Voor degenen die atletische prestaties willen verbeteren, wil je ook sportspecifieke training gebruiken. Het principe van specificiteit stelt dat je, om beter te worden in een bepaalde oefening of vaardigheid, die oefening of vaardigheid moet uitvoeren. Daarom moet een hardloper trainen door te rennen en moet een zwemmer trainen door te zwemmen. Er zijn echter enkele goede redenen om te kruisen , en het wordt aanbevolen voor alle atleten.

4. Bepaal uw trainingsfrequentie

Hoe vaak u traint, hangt af van uw niveau van conditionering en uw doelen, evenals de intensiteit van uw training.

Hoe hoger je intensiteit, hoe meer je zou moeten rusten, dus je frequentie zou dienovereenkomstig moeten verminderen. Voor algemene training wordt aanbevolen dat u uw doelbereik minimaal 3 tot 5 keer per week uitoefent, met niet meer dan 48 uur tussen de sessies in. Te vaak te veel doen kan leiden tot overtraining, dus let op hoe lang het duurt voordat je herstelt van een zware trainingssessie.

5. Bepaal uw duur van de training

Algemene fitness kan worden verbeterd in slechts 30 minuten 3 keer per week.
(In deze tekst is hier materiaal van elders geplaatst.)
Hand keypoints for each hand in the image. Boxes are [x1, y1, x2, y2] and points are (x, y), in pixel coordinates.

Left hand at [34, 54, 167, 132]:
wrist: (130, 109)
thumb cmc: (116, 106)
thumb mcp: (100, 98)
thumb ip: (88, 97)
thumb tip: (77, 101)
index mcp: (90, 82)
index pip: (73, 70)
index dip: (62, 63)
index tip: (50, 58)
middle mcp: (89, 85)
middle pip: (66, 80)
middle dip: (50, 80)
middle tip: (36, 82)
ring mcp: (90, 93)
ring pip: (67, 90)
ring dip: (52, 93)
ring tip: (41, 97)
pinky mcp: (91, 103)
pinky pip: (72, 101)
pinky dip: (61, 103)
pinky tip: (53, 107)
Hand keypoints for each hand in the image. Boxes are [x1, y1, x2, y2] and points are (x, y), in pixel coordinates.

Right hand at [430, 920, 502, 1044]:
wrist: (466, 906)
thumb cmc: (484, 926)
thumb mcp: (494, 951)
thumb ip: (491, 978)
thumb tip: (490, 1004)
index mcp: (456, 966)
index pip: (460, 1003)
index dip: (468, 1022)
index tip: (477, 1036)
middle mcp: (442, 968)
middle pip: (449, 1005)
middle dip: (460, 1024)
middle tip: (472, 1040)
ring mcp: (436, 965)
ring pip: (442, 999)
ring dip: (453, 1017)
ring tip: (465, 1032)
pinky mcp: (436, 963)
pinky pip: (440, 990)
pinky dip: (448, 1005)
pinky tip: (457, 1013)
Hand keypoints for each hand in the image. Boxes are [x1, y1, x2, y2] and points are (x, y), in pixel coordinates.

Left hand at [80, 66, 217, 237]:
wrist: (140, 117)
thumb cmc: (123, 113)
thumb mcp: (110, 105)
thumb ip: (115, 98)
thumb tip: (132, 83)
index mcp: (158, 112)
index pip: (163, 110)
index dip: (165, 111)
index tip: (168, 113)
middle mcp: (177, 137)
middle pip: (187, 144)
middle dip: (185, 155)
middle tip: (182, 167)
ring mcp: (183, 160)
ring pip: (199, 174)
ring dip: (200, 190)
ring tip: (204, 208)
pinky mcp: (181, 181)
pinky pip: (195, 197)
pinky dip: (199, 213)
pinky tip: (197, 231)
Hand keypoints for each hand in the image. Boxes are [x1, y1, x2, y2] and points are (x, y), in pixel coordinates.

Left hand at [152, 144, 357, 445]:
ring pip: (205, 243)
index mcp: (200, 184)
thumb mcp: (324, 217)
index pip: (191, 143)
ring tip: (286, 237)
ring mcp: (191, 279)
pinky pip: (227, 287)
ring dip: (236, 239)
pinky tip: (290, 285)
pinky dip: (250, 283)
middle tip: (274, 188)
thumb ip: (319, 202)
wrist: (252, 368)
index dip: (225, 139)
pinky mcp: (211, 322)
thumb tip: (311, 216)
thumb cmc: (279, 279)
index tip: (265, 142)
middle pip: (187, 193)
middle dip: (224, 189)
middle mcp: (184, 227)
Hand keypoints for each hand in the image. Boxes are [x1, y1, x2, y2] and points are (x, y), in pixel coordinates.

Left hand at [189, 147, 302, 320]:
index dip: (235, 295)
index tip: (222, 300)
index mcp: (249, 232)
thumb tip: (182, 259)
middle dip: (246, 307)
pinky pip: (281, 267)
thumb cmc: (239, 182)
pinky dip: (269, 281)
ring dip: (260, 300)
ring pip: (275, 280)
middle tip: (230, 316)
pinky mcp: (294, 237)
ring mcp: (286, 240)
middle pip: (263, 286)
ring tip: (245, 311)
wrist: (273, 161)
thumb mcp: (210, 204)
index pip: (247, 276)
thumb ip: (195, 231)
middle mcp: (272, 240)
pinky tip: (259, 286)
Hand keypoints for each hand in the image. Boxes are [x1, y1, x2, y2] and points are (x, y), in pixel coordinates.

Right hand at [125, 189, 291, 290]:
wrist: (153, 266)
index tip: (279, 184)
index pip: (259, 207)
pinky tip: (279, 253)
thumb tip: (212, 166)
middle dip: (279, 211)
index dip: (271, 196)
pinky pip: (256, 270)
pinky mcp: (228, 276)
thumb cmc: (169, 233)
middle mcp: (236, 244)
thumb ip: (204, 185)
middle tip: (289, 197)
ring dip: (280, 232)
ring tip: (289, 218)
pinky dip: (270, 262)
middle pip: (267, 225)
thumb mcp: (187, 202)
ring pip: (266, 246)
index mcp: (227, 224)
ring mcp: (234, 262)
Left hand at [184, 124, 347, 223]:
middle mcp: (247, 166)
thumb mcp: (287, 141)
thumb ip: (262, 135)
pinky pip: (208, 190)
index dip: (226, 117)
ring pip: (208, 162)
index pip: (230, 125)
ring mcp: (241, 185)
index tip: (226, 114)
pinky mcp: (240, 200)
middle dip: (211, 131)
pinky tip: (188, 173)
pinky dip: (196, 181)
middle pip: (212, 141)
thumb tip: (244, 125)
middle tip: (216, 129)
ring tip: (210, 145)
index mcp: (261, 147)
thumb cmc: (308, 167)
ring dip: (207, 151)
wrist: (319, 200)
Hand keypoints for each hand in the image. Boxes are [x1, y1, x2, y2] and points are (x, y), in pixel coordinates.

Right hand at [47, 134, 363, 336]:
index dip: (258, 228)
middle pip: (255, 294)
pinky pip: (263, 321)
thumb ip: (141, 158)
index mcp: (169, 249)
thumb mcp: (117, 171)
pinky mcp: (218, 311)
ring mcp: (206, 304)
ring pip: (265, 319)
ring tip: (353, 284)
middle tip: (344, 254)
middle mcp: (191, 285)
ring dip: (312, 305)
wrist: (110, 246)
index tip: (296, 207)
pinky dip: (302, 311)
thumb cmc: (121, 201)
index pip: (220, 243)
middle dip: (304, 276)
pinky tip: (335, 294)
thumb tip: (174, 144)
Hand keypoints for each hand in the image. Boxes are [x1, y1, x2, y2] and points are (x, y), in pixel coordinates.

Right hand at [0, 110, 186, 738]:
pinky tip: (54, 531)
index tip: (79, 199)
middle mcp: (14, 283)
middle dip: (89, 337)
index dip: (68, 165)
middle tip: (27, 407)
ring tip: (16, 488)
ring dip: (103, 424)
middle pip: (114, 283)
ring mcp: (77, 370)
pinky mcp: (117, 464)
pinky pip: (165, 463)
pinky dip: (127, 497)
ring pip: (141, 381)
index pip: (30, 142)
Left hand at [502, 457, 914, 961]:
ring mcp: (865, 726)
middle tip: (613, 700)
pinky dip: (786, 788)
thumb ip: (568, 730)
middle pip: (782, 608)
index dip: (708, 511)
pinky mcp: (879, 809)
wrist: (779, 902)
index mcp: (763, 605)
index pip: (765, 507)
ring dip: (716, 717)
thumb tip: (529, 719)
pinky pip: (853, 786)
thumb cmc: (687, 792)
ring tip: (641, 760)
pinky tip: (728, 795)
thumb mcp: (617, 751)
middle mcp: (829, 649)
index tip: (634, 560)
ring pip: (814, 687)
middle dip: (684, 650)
Voor een betere conditionering moet je elke sessie 30 tot 60 minuten trainen in je doelzone.

6. Voltooi een opwarmen en afkoelen

Het wordt ten zeerste aanbevolen om een ​​eenvoudige opwarming van 5 tot 10 minuten toe te voegen, voordat u naar uw trainingshartslag gaat. Een afkoeling van 5 tot 10 minuten na je training kan duizeligheid voorkomen en zorgt ervoor dat je hartslag en kerntemperatuur geleidelijk afnemen. Als je uitrekt, is dit de beste tijd omdat je spieren warm en flexibel zijn en het risico op verwonding laag is.

Bron:

American Council on Exercise. (2003). ACE Personal Trainer Manual, 3e editie . San Diego, CA: American Council on Exercise.